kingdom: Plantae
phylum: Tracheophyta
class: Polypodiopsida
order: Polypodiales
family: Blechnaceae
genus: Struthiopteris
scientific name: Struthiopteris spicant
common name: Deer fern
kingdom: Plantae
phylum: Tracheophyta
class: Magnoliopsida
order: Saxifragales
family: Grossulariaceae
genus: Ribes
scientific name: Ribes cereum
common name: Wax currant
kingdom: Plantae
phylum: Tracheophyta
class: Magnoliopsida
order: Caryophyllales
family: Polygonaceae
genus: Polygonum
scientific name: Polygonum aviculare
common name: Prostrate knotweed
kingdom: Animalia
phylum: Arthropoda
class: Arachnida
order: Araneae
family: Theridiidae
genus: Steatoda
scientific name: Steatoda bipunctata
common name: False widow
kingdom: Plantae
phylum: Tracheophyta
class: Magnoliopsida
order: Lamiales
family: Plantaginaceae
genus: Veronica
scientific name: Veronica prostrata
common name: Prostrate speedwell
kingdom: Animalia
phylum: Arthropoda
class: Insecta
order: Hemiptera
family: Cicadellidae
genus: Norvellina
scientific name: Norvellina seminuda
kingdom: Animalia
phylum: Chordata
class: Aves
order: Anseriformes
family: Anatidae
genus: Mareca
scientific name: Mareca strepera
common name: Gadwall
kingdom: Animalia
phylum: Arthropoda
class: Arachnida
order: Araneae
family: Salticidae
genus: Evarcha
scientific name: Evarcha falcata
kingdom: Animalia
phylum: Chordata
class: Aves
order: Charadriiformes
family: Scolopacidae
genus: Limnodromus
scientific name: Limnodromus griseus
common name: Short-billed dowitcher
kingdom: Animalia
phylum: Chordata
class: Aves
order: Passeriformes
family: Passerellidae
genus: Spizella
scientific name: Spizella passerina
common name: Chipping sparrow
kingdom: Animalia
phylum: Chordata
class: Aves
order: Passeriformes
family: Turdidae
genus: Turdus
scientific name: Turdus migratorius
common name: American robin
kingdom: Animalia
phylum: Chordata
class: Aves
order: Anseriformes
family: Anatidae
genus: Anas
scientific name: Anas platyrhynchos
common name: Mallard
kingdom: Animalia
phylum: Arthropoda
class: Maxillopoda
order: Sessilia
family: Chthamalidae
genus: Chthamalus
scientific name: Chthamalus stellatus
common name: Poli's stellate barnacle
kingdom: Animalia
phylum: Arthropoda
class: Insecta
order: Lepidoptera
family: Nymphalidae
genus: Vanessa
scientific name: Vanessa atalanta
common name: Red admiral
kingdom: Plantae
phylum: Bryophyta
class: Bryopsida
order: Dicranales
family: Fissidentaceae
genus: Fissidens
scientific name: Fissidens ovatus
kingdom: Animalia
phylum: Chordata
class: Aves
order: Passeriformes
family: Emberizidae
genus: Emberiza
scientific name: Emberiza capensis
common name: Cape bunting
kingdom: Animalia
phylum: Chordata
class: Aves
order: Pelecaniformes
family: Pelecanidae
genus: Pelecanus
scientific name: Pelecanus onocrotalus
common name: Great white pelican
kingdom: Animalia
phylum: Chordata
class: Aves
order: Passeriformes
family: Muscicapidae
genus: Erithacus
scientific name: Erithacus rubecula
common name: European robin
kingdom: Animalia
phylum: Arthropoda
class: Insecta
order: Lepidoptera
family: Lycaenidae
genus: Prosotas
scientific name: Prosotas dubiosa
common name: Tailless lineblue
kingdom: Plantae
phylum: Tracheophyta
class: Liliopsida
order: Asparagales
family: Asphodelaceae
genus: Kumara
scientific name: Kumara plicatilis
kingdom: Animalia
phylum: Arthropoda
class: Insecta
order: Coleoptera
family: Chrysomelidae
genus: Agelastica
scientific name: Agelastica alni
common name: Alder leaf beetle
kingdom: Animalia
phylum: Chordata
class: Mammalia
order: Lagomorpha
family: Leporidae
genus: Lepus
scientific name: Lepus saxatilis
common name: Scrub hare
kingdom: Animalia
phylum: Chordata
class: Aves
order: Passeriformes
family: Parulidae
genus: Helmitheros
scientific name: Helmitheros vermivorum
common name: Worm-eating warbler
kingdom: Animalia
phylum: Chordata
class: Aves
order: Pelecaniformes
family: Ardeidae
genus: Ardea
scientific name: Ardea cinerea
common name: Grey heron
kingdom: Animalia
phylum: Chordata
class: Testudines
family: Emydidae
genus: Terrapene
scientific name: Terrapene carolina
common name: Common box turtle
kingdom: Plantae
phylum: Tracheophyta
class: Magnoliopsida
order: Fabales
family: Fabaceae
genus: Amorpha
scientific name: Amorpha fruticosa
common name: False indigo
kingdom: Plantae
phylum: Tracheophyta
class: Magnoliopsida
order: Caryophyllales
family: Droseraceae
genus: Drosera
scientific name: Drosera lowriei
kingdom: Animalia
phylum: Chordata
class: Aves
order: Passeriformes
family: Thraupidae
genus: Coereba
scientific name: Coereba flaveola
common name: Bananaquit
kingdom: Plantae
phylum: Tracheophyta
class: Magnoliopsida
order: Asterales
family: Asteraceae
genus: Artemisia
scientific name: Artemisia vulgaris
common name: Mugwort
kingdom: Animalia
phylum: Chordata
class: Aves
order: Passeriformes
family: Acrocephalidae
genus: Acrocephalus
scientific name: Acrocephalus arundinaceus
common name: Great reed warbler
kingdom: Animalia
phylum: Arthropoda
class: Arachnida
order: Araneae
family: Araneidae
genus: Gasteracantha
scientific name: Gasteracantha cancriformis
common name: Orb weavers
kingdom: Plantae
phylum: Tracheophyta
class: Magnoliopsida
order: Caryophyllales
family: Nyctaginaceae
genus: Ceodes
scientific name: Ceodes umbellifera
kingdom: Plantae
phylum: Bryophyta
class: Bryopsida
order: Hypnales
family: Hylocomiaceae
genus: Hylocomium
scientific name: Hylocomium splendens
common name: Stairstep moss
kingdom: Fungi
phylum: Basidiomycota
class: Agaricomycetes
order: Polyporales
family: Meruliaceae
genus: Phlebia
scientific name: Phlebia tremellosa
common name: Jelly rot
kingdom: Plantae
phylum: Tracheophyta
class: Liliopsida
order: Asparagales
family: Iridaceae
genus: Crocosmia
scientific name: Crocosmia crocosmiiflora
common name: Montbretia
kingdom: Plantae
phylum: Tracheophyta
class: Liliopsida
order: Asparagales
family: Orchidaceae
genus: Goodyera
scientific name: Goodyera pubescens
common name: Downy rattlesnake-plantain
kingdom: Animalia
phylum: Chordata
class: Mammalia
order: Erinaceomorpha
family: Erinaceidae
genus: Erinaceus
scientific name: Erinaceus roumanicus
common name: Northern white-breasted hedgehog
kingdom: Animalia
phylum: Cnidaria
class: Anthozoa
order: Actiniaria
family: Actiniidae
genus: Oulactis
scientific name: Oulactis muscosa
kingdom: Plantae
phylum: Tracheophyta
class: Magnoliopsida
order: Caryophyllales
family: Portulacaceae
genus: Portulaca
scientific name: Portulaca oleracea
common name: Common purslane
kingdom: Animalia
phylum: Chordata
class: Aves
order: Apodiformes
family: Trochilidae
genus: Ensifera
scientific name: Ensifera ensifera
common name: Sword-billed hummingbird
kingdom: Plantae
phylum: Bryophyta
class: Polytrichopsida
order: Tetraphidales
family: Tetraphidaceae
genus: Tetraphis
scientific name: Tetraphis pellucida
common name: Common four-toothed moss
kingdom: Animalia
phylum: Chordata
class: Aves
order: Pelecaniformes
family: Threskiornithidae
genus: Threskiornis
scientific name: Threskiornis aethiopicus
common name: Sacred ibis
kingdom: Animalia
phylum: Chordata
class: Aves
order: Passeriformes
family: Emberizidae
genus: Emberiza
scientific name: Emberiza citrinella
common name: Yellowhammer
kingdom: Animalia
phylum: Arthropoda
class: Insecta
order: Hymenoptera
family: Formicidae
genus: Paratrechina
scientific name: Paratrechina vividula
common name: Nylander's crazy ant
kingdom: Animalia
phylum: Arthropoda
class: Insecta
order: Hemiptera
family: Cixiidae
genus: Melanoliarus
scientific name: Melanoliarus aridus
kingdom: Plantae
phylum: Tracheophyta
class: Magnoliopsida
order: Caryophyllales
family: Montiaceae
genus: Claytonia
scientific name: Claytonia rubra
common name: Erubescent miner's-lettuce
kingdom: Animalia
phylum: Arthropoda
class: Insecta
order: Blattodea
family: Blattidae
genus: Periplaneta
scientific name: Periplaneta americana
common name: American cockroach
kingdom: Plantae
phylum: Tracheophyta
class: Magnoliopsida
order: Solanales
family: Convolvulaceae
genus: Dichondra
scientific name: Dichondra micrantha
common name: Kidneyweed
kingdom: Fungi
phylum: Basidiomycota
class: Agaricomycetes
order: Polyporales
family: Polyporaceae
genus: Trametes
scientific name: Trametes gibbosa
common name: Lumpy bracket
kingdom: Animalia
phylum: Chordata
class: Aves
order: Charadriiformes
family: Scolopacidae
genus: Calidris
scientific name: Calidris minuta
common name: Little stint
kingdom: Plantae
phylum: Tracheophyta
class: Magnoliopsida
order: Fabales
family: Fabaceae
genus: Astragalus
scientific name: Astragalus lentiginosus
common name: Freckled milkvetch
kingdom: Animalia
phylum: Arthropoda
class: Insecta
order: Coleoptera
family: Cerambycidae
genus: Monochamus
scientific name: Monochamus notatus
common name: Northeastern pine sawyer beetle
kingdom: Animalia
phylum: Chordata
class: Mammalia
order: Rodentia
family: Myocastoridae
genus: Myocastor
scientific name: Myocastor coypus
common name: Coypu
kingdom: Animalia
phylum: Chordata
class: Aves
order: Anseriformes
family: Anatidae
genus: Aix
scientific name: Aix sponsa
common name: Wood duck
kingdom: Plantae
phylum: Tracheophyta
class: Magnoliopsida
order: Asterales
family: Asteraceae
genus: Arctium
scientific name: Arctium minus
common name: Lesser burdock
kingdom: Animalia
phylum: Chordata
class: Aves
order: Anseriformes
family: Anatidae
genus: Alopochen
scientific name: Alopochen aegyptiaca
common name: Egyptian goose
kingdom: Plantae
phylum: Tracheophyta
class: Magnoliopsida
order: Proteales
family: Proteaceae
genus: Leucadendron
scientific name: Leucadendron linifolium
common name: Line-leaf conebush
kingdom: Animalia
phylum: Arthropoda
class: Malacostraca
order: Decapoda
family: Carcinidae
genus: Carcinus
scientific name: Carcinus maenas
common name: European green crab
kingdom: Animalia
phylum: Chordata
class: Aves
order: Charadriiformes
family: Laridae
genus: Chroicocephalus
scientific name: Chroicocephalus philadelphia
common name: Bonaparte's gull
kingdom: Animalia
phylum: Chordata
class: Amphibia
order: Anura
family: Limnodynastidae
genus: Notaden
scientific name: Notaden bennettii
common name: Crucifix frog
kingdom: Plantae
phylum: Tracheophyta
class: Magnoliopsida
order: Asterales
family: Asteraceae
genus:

+ + +

SET PROBLEM:
Convert the stretch from the start of the items through the line containing "order: Sessilia" into a numbered list, including that final line and leaving out any blank lines.

CORRECT ANSWER:
1. kingdom: Plantae
2. phylum: Tracheophyta
3. class: Polypodiopsida
4. order: Polypodiales
5. family: Blechnaceae
6. genus: Struthiopteris
7. scientific name: Struthiopteris spicant
8. common name: Deer fern
9. kingdom: Plantae
10. phylum: Tracheophyta
11. class: Magnoliopsida
12. order: Saxifragales
13. family: Grossulariaceae
14. genus: Ribes
15. scientific name: Ribes cereum
16. common name: Wax currant
17. kingdom: Plantae
18. phylum: Tracheophyta
19. class: Magnoliopsida
20. order: Caryophyllales
21. family: Polygonaceae
22. genus: Polygonum
23. scientific name: Polygonum aviculare
24. common name: Prostrate knotweed
25. kingdom: Animalia
26. phylum: Arthropoda
27. class: Arachnida
28. order: Araneae
29. family: Theridiidae
30. genus: Steatoda
31. scientific name: Steatoda bipunctata
32. common name: False widow
33. kingdom: Plantae
34. phylum: Tracheophyta
35. class: Magnoliopsida
36. order: Lamiales
37. family: Plantaginaceae
38. genus: Veronica
39. scientific name: Veronica prostrata
40. common name: Prostrate speedwell
41. kingdom: Animalia
42. phylum: Arthropoda
43. class: Insecta
44. order: Hemiptera
45. family: Cicadellidae
46. genus: Norvellina
47. scientific name: Norvellina seminuda
48. kingdom: Animalia
49. phylum: Chordata
50. class: Aves
51. order: Anseriformes
52. family: Anatidae
53. genus: Mareca
54. scientific name: Mareca strepera
55. common name: Gadwall
56. kingdom: Animalia
57. phylum: Arthropoda
58. class: Arachnida
59. order: Araneae
60. family: Salticidae
61. genus: Evarcha
62. scientific name: Evarcha falcata
63. kingdom: Animalia
64. phylum: Chordata
65. class: Aves
66. order: Charadriiformes
67. family: Scolopacidae
68. genus: Limnodromus
69. scientific name: Limnodromus griseus
70. common name: Short-billed dowitcher
71. kingdom: Animalia
72. phylum: Chordata
73. class: Aves
74. order: Passeriformes
75. family: Passerellidae
76. genus: Spizella
77. scientific name: Spizella passerina
78. common name: Chipping sparrow
79. kingdom: Animalia
80. phylum: Chordata
81. class: Aves
82. order: Passeriformes
83. family: Turdidae
84. genus: Turdus
85. scientific name: Turdus migratorius
86. common name: American robin
87. kingdom: Animalia
88. phylum: Chordata
89. class: Aves
90. order: Anseriformes
91. family: Anatidae
92. genus: Anas
93. scientific name: Anas platyrhynchos
94. common name: Mallard
95. kingdom: Animalia
96. phylum: Arthropoda
97. class: Maxillopoda
98. order: Sessilia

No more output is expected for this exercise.